Based on the results of the present study, promoting good self-rated health and mental wellbeing appears to be a promising area for the prevention of IHD and overall health promotion. Equally important is addressing the factors that increase the likelihood of good self-rated health and mental wellbeing, such as encouraging regular physical activity and supporting healthy dietary habits among the population.

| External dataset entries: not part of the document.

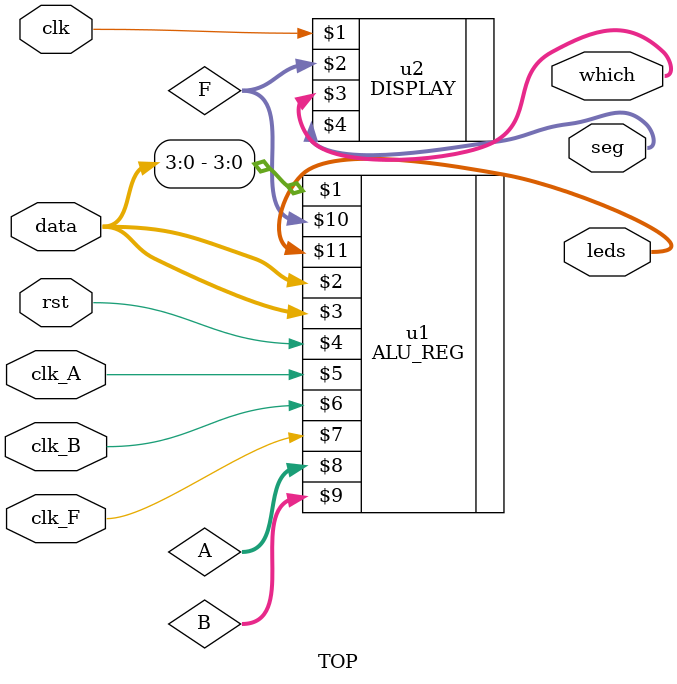
<source format=v>
`timescale 1ns / 1ps


module TOP (
    rst,
    clk,
    clk_A,
    clk_B,
    clk_F,
    data,
    leds,
    which,
    seg
);

  input rst, clk, clk_A, clk_B, clk_F; 
  input [31:0] data;

  output [3:0] leds;

  output [3:0] which;

  output [7:0] seg;

  wire [31:0] A, B, F;


  ALU_REG u1 (
      data[3:0],
      data,
      data,
      rst,
      clk_A,
      clk_B,
      clk_F,
      A,
      B,
      F,
      leds
  );

  DISPLAY u2 (
      clk,
      F,
      which,
      seg
  );


endmodule

</source>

This study has several limitations. First, the cross-sectional design of our study limits the interpretation of findings, as it does not allow for the evaluation of causal relationships between self-rated health, mental wellbeing, and IHD. Second, we did not assess self-rated health, mental wellbeing, or the prevalence of IHD among individuals younger than 25 or older than 69 years. Including participants under 25 years could have lowered the overall participation rate; besides, in this age group, the prevalence of IHD, poor self-rated health, and poor mental wellbeing is typically low (77). In contrast, including individuals over 69 years would have increased the proportion of older adults participants - a group with a higher prevalence of chronic diseases and greater risk of reduced mental wellbeing and poor self-rated health, making them particularly interesting from a research perspective. However, due to financial constraints and the technical capacity of the study team, we limited the study sample to individuals aged 25–69 years. Third, although we adjusted for a quite large and relevant number of covariates in the logistic regression models, the unmeasured confounding factors may still have influenced the observed associations between self-rated health, mental wellbeing, and prevalence of IHD. Fourth, the random sample from the Lithuanian Population Register is representative of the Kaunas population by gender and age, and its size is adequate for assessing health indicators. As a randomly selected urban sample, the findings of our study may be partially generalizable to the Lithuanian population as a whole. Despite such limitations, the strengths of our study include, first, the use of data collected from a sample that was randomly selected from the general population. Second, we applied the WHO-5 mental wellbeing evaluation tool, which has been previously standardized, validated (14), and the latter has been translated into the Lithuanian language. Third, to the best of our knowledge, this is the first study to use a pooled variable combining self-rated health and mental wellbeing in logistic regression models to analyze the odds of IHD.
Conclusion
This study highlights the significant association of good self-rated health and mental wellbeing status with a lower odds of IHD among adults aged 25–69, even after adjusting for the main risk factors. Furthermore, specific lifestyle habits - including regular physical activity, sufficient sleep, and healthy nutrition habits (rich in fruits, vegetables, and fish) - were positively associated with better self-rated health and mental wellbeing. However, more frequent consumption of meat products and potatoes is associated with a lower odds of good self-rated health and mental wellbeing. These findings underscore the importance of promoting healthy lifestyle behaviours and mental wellbeing as part of comprehensive CVD prevention strategies.